Er erinnerte sie an glimmendes Feuer. Karl der Große trug als Talisman einen tiefblauen Saphir, ein Abbild des Himmels. Die deutsche Reichskrone, um 1000 gefertigt, war mit einem Opal geziert, umgeben von Saphiren, Smaragden und Amethysten. Albertus Magnus, wirklicher Kenner der Materie, bewertete den Adamas, den ›unzerstörbaren‹ Diamanten, am höchsten, weil er am härtesten ist. Allerdings sind objektive Kriterien sonst wenig von Interesse. Überall spielt die Symbolkraft der Farben die wichtigste Rolle. Ganze Bücher bieten das Wissen gesammelt an. Bis auf Aristoteles wird die Tradition zurückgeführt, die sich besonders mit den magischen Kräften beschäftigt. Seit dem 12. Jahrhundert gilt das Steinbuch des Marbod von Rennes als Standardwerk. Vom griechischen Arzt Dioskurides aus dem 1. Jahrhundert n. Chr. stammen die ersten Rezepte: etwa Brei aus Saphirstaub gegen Skorpionstiche. Aus Indien scheint diese Medizin importiert. Um 1000 wird sie von arabischen Ärzten verbreitet und findet in Europa in Hildegard von Bingen ihre stärkste Befürworterin. Lapislazuli oder Rubin als Herzmittel, der geflammte Sardonyx gegen Fieber – breit ist das Spektrum der Anwendungen, kaum eine Krankheit ohne zuständigen Stein.

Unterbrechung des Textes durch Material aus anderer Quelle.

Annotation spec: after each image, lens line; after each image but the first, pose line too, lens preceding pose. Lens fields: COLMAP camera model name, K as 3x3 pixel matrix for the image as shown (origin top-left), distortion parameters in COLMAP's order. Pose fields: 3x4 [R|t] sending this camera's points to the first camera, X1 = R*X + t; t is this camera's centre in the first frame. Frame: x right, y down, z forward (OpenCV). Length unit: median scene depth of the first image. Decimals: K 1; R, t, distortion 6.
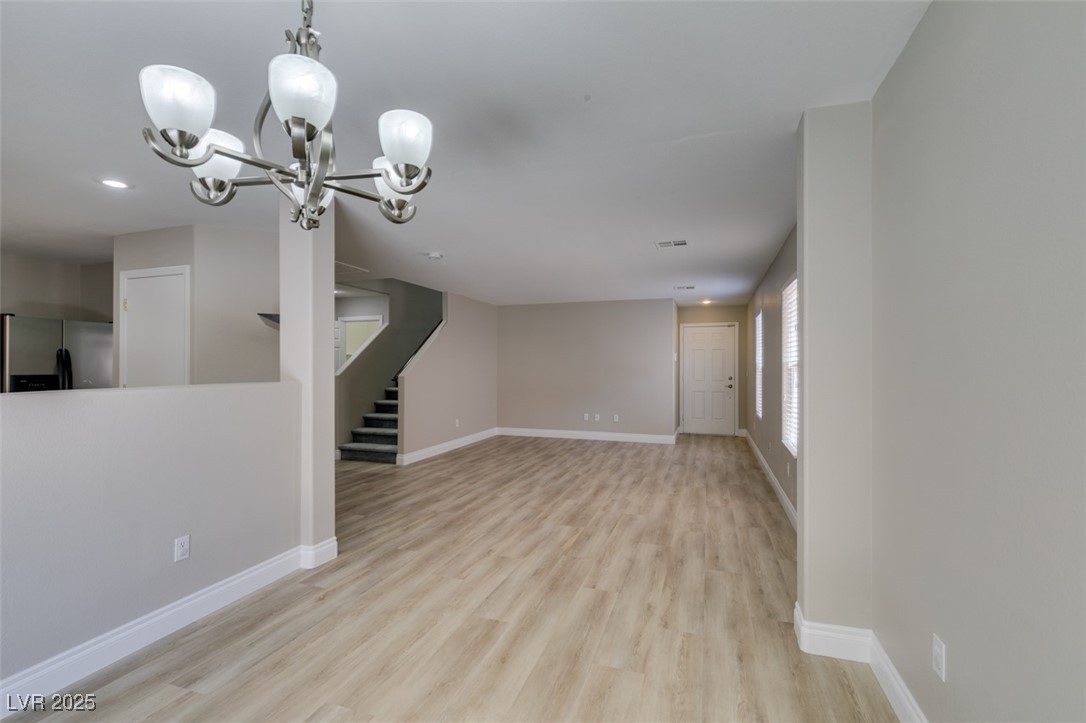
lens RADIAL K [[483.3, 0, 537.6], [0, 483.3, 362.9], [0, 0, 1]] dist [0.003230, -0.000577]
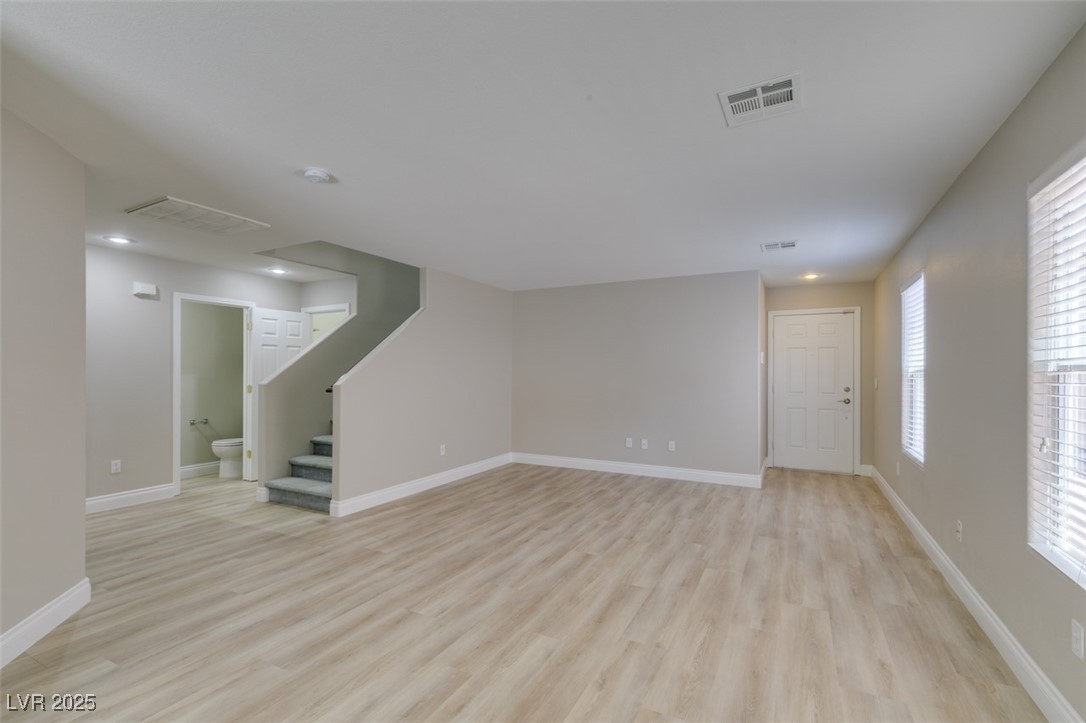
lens RADIAL K [[483.3, 0, 541.0], [0, 483.3, 370.7], [0, 0, 1]] dist [0.003230, -0.000577]
pose [[0.989265, 0.000355, -0.146129, 0.101467], [0.000285, 0.999990, 0.004358, 0.003752], [0.146129, -0.004353, 0.989256, 0.370619]]
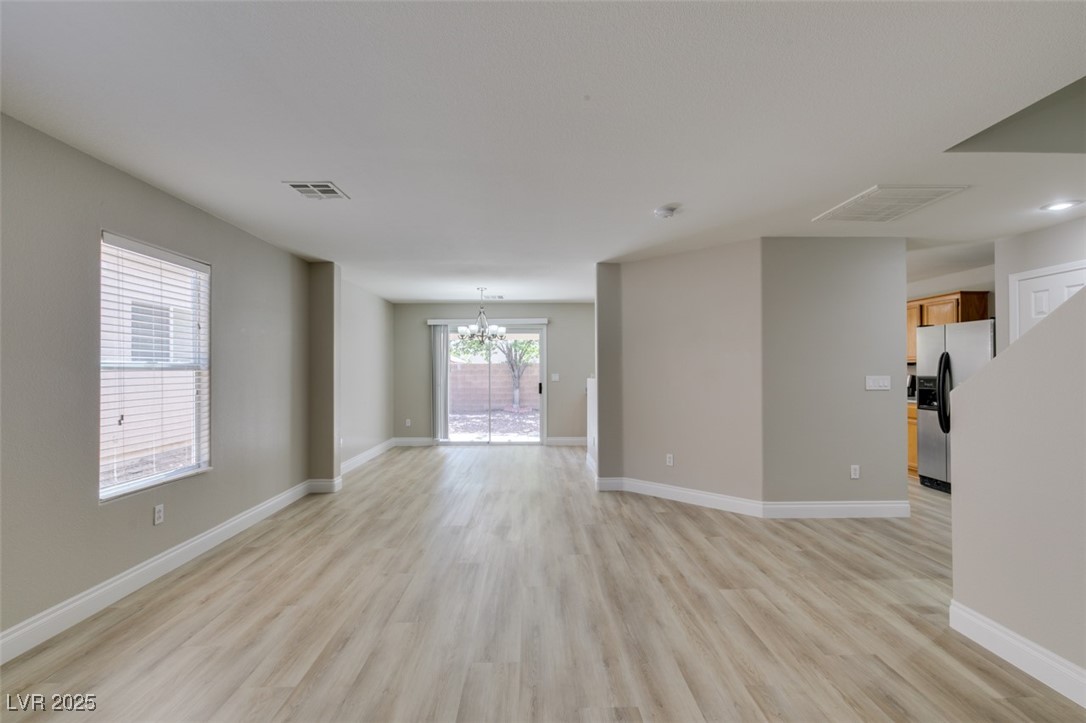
lens RADIAL K [[483.3, 0, 543.0], [0, 483.3, 365.4], [0, 0, 1]] dist [0.003230, -0.000577]
pose [[-0.934753, -0.001733, -0.355294, 0.160142], [0.005585, 0.999793, -0.019570, 0.011976], [0.355254, -0.020278, -0.934550, 1.242808]]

Aber die Kräfte reichen noch weiter. Es gibt Edelsteine, die unsichtbar machen, indem sie mit ihren Strahlen das Auge ablenken. Man kennt es vielleicht von Gyges, der so die Gattin seines Königs (auf dessen unseligen Wunsch hin) nackt betrachtete und dafür schwer büßen musste. Andere Steine schützen vor allerlei Ungemach: vor Ertrinken, vor Verbrennen – sogar vor Einbrechern. Mit dem Magnet lässt sich die eheliche Treue testen, wenigstens die der Frau. Unter das Kopfkissen der Schlafenden gelegt, fällt die treue dem Mann um den Hals, die untreue aus dem Bett. Weniger dramatisch der Achat, der den Träger angenehm macht, so wie es bei Lessing der Opal tut. Freilich listigerweise nur bei dem, der ihn in dieser Zuversicht trägt.

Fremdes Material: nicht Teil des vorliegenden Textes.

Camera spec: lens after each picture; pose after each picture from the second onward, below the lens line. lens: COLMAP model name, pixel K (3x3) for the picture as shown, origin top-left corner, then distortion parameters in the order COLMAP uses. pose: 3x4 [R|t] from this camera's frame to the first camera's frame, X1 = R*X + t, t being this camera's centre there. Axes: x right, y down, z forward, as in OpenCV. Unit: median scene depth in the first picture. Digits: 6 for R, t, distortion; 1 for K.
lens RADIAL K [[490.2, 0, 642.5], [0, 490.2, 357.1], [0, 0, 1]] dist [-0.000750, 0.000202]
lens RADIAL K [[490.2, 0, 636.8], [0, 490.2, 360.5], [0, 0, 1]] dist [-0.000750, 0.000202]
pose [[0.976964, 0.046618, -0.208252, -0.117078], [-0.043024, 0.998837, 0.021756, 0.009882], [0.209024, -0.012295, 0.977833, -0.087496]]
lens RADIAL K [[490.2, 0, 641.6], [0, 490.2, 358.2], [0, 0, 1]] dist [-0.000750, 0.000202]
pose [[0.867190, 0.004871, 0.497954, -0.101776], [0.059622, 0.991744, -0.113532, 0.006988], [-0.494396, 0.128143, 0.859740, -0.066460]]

Eine Einschränkung mindert auch die Kraft des Amethysts. Er bewahre vor Trunkenheit, heißt es, sogar bei der heiligen Hildegard und dem ganz der Wissenschaft hingegebenen Albert. Freilich galt der Schutz lediglich bei Rotwein, weil die Kraft auf die rote Farbe des Steins zurückgeführt wird. Und was, wenn unsere armen Vorfahren Bier tranken?